Amazon Glue charges your Amazon Web Services account based on an hourly rate, billed by the second, for crawlers (discovering data) and ETL jobs (processing and loading data). Before you change the crawler schedule, view the Amazon Glue pricing page.

To change the inventory data crawler schedule
  1. Open the Amazon Glue console at https://console.amazonaws.cn/glue/.

  2. In the navigation pane, choose Crawlers.

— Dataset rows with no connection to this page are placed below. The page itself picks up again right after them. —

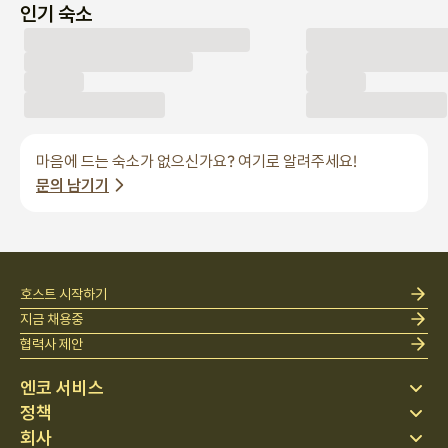
인기 숙소
마음에 드는 숙소가 없으신가요? 여기로 알려주세요!
문의 남기기
호스트 시작하기
지금 채용중
협력사 제안
엔코 서비스
정책
스테이 찾기
회사
베딩
개인정보 처리방침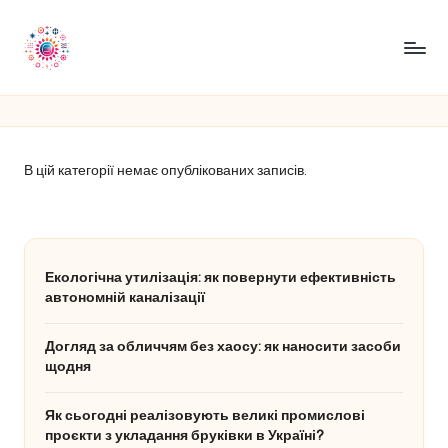
Перейти
до
R
вмісту
a
m
В цій категорії немає опублікованих записів.
ir
e
n
Екологічна утилізація: як повернути ефективність
t
автономній каналізації
Догляд за обличчям без хаосу: як наносити засоби
щодня
Як сьогодні реалізовують великі промислові
проєкти з укладання бруківки в Україні?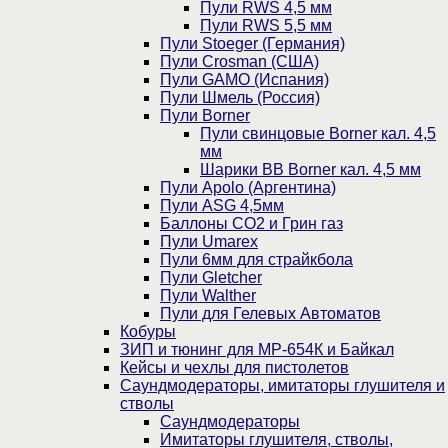
Пули RWS 4,5 мм
Пули RWS 5,5 мм
Пули Stoeger (Германия)
Пули Crosman (США)
Пули GAMO (Испания)
Пули Шмель (Россия)
Пули Borner
Пули свинцовые Borner кал. 4,5
мм
Шарики BB Borner кал. 4,5 мм
Пули Apolo (Аргентина)
Пули ASG 4,5мм
Баллоны CO2 и Грин газ
Пули Umarex
Пули 6мм для страйкбола
Пули Gletcher
Пули Walther
Пули для Гелевых Автоматов
Кобуры
ЗИП и тюнинг для МР-654К и Байкал
Кейсы и чехлы для пистолетов
Саундмодераторы, имитаторы глушителя и
стволы
Саундмодераторы
Имитаторы глушителя, стволы,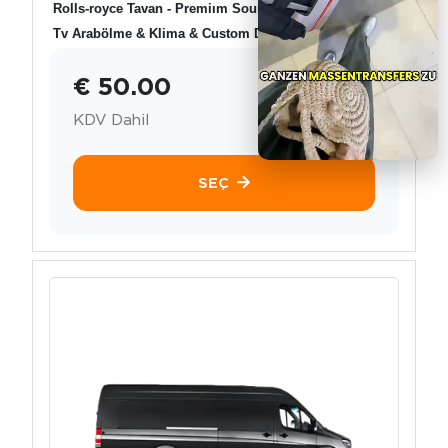
Rolls-royce Tavan - Premiım Sound System
Tv Arabölme & Klima & Custom Desing
€ 50.00
KDV Dahil
SEÇ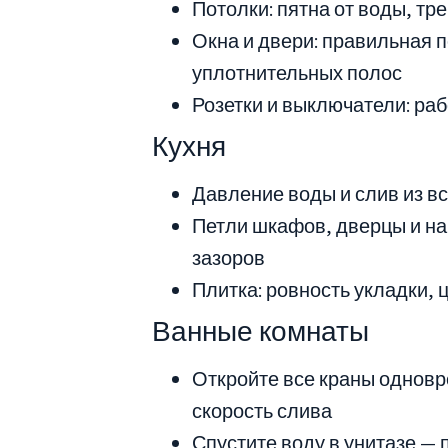
Потолки: пятна от воды, тр
Окна и двери: правильная п
уплотнительных полос
Розетки и выключатели: ра
Кухня
Давление воды и слив из в
Петли шкафов, дверцы и на
зазоров
Плитка: ровность укладки, 
Ванные комнаты
Откройте все краны одновр
скорость слива
Спустите воду в унитазе — 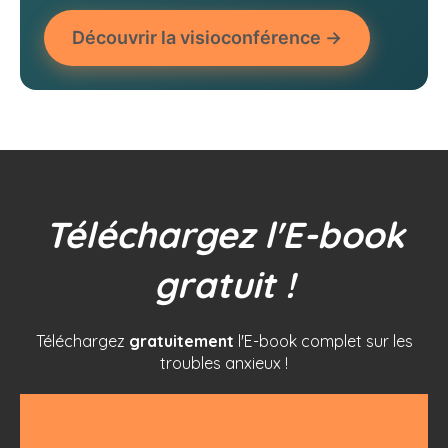
Découvrir la visioconférence →
Téléchargez l'E-book
gratuit !
Téléchargez
gratuitement
l'E-book complet sur les
troubles anxieux !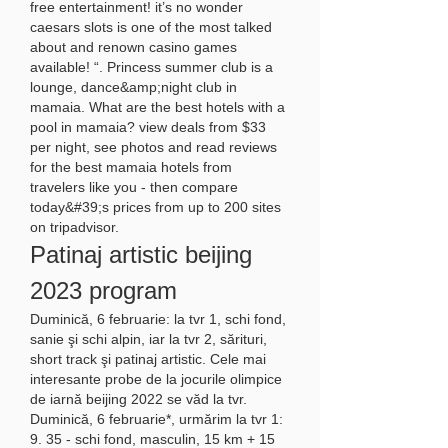
free entertainment! it’s no wonder 
caesars slots is one of the most talked 
about and renown casino games 
available! “. Princess summer club is a 
lounge, dance&amp;night club in 
mamaia. What are the best hotels with a 
pool in mamaia? view deals from $33 
per night, see photos and read reviews 
for the best mamaia hotels from 
travelers like you - then compare 
today&#39;s prices from up to 200 sites 
on tripadvisor. 
Patinaj artistic beijing 
2023 program
Duminică, 6 februarie: la tvr 1, schi fond, 
sanie şi schi alpin, iar la tvr 2, sărituri, 
short track şi patinaj artistic. Cele mai 
interesante probe de la jocurile olimpice 
de iarnă beijing 2022 se văd la tvr. 
Duminică, 6 februarie*, urmărim la tvr 1: 
9. 35 - schi fond, masculin, 15 km + 15 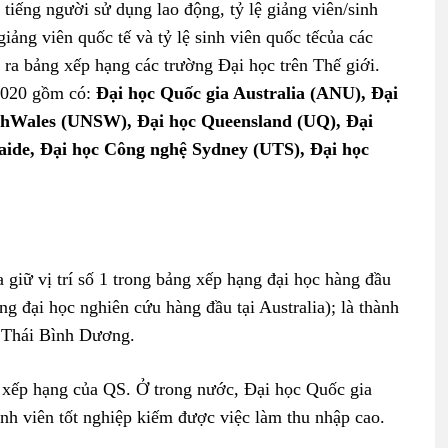
 tiếng người sử dụng lao động, tỷ lệ giảng viên/sinh
 giảng viên quốc tế và tỷ lệ sinh viên quốc tếcủa các
ra bảng xếp hạng các trường Đại học trên Thế giới.
020 gồm có:
Đại học Quốc gia Australia (ANU), Đại
thWales (UNSW), Đại học Queensland (UQ), Đại
aide, Đại học Công nghệ Sydney (UTS), Đại học
giữ vị trí số 1 trong bảng xếp hạng đại học hàng đầu
g đại học nghiên cứu hàng đầu tại Australia); là thành
– Thái Bình Dương.
 xếp hạng của QS. Ở trong nước, Đại học Quốc gia
inh viên tốt nghiệp kiếm được việc làm thu nhập cao.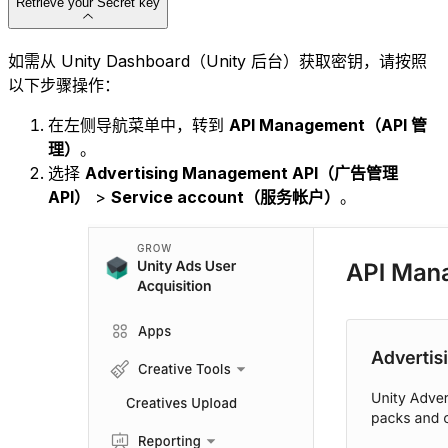
Retrieve your Secret key
如需从 Unity Dashboard（Unity 后台）获取密钥，请按照
以下步骤操作：
在左侧导航菜单中，转到
API Management（API 管
理）
。
选择
Advertising Management API（广告管理
API）
>
Service account（服务帐户）
。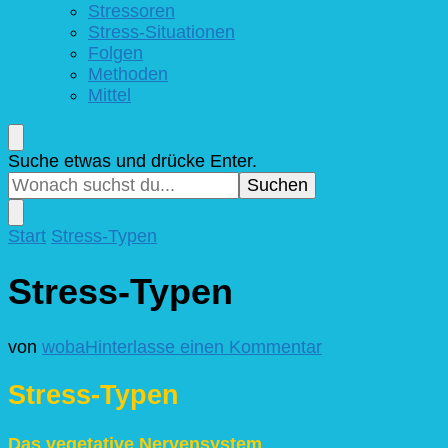
Stressoren
Stress-Situationen
Folgen
Methoden
Mittel
Suchst
Suche etwas und drücke Enter.
du
nach
etwas?
Start
Stress-Typen
Stress-Typen
zu
von
woba
Hinterlasse einen Kommentar
Stress-
Typen
Stress-Typen
Das vegetative Nervensystem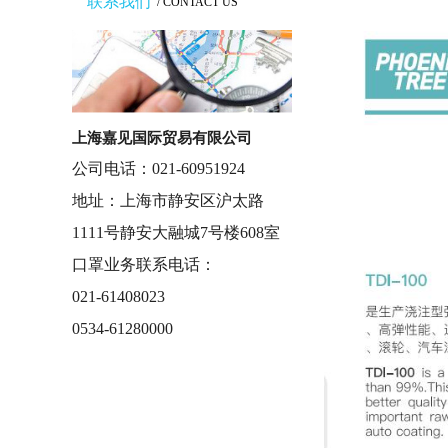
联系我们
/ CONTACT US
上海嘉见国际贸易有限公司
公司电话：021-60951924
地址：上海市静安区沪太路
1111号静安大融城7号楼608室
口罩业务联系电话：
021-61408023
0534-61280000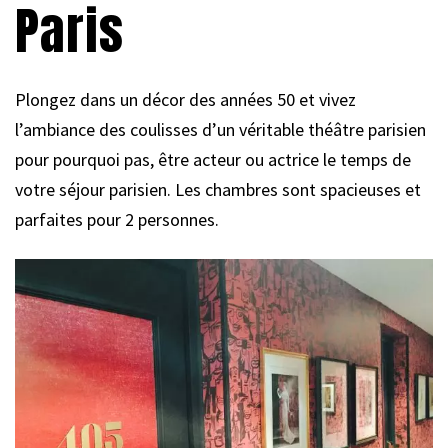
Paris
Plongez dans un décor des années 50 et vivez
l’ambiance des coulisses d’un véritable théâtre parisien
pour pourquoi pas, être acteur ou actrice le temps de
votre séjour parisien. Les chambres sont spacieuses et
parfaites pour 2 personnes.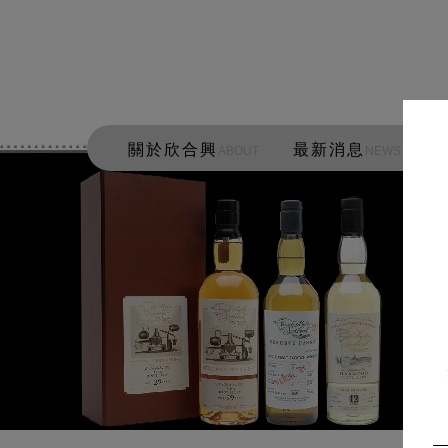
關於欣合興
最新消息
ABOUT
NEWS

  3. In the crawlers list, choose the option next to the Systems Manager Inventory data crawler. The crawler name uses the following format:

    AWSSystemsManager-DOC-EXAMPLE-BUCKET-Region-account_ID

  4. Choose Action, and then choose Edit crawler.

  5. In the navigation pane, choose Schedule.

  6. In the Cron expression field, specify a new schedule by using a cron format. For more information about the cron format, see Time-Based Schedules for Jobs and Crawlers in the Amazon Glue Developer Guide.

Important

You can pause the crawler to stop incurring charges from Amazon Glue. If you pause the crawler, or if you change the frequency so that the data is crawled less often, then the Inventory Detailed View might display data that isn't current.